Property of the Firm

You know that all partners are joint owners of the property of the firm (unless there is all agreement to the contrary) and it should be held and used exclusively for the firm by the partners, Hence, it becomes necessary to ascertain what constitutes the property of the firm. 




Normally the partners, by an agreement, are free to determine as to what shall be the property of the firm and what shall be treated as a separate property of one or more of the partners. But, when there is no such agreement, and you want to know whether a certain property is the property of the firm or not, you will have to ascertain the source from which the property had been acquired, the purpose for which it was acquired and the manner in which it has been dealt with. According to Section 14, when there is no contract to the contrary, the property of the firm includes:

i) all properties, rights and interests originally brought to the stock of the firm,

ii) the property acquired by purchase or otherwise by or for the firm,

iii) the property acquired with money belonging to the firm, and

iv) the goodwill of the business of the firm.

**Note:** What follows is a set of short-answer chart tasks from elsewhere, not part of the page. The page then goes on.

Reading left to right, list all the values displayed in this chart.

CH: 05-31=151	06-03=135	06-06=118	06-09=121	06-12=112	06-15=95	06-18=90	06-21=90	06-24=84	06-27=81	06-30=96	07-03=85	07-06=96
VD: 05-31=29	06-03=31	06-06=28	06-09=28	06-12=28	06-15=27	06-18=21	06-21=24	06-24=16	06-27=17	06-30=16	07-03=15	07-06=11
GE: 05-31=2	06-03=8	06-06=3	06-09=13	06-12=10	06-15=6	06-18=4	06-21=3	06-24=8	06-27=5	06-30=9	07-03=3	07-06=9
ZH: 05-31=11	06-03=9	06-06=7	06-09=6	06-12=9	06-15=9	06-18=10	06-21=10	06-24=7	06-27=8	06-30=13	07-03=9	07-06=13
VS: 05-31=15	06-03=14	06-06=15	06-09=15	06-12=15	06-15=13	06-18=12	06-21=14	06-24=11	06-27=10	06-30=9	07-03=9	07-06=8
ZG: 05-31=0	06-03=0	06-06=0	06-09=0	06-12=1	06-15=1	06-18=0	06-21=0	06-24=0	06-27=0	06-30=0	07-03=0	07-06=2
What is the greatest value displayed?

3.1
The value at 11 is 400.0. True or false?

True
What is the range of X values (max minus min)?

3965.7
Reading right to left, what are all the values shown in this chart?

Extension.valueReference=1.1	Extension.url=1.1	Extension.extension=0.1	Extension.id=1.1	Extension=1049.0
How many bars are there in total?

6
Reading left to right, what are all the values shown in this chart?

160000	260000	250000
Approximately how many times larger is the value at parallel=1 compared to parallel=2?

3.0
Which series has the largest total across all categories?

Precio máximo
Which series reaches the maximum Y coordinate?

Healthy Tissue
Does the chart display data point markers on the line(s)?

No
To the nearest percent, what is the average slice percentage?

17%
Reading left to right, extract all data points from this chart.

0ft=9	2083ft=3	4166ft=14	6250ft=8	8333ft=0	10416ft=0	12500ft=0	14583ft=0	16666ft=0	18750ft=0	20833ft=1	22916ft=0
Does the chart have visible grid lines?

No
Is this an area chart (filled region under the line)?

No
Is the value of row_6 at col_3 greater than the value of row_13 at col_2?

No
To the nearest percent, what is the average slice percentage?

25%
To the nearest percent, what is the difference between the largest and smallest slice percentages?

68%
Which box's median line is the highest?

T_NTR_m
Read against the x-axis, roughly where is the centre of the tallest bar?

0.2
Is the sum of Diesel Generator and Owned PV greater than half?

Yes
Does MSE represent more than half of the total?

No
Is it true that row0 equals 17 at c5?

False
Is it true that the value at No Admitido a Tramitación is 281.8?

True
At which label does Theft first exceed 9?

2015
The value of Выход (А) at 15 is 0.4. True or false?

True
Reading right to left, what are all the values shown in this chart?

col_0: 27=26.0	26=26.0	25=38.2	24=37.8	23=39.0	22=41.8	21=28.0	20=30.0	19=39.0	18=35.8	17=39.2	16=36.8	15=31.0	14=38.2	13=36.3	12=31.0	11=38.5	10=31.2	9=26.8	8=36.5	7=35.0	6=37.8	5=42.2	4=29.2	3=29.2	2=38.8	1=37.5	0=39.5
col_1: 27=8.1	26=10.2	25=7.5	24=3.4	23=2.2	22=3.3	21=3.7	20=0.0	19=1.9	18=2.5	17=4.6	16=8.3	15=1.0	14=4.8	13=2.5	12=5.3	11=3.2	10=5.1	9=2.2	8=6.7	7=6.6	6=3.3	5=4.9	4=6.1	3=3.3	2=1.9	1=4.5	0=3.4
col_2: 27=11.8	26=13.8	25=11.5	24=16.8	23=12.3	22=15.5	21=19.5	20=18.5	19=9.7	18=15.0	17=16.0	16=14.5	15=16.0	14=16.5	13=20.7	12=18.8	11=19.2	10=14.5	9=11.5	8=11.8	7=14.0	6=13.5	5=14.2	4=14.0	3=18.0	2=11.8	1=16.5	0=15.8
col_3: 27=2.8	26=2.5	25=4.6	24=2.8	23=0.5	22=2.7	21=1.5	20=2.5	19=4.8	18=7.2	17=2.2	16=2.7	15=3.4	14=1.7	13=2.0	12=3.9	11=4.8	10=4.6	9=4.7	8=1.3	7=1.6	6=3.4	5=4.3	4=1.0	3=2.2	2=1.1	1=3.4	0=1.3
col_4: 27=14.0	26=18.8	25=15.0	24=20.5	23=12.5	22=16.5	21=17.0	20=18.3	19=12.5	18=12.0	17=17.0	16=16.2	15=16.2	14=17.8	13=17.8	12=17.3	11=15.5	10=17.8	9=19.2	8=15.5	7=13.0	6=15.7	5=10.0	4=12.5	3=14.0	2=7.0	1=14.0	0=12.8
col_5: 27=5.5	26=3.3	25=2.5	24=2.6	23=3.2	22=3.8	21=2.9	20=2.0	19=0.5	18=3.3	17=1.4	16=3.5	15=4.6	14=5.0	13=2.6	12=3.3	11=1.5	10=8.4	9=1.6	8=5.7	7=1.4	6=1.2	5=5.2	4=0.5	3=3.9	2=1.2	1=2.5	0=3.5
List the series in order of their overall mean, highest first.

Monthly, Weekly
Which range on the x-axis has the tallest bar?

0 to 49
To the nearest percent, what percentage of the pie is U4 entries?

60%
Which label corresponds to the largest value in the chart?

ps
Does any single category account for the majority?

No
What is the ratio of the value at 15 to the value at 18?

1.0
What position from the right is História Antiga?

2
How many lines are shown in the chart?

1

Thus, whatever is brought to the common stock of the firm and whatever is added to or obtained by means of this common stock during the continuance of partnership either directly or by conduct of business, is included in the property of the firm unless a contrary intention can be shown. However, if a partner’s property is used for the purpose of the business of the firm it does not automatically become the property of the firm. It can only become the property of the firm if the partners show an intention to make it so. For example, a piece of land which is bought in the name of one partner but is paid for by the firm (or out of the profits of the firm) shall be deemed to be the property of the firm unless there is an intention to the contrary. Similarly, if two persons take a lease of a coal mine for the purpose of working it in partnership, the lease will be treated as the property of the firm.

 

Relation Of Partners with Third Parties

Mutual agency is an essential element of partnership. Each partner acts both as the agent and the principal. It is this position of the partners which governs their relationship with the third parties. Section 18 clearly states that from the point of view of the third parties, a partner is an agent of the firm, for the purposes of the business of the firm. In that capacity, he binds all other partners by his acts done on behalf of the firm provided these are done in the ordinary course of business and in the name of the firm. So, all partners are liable to third parties for such acts.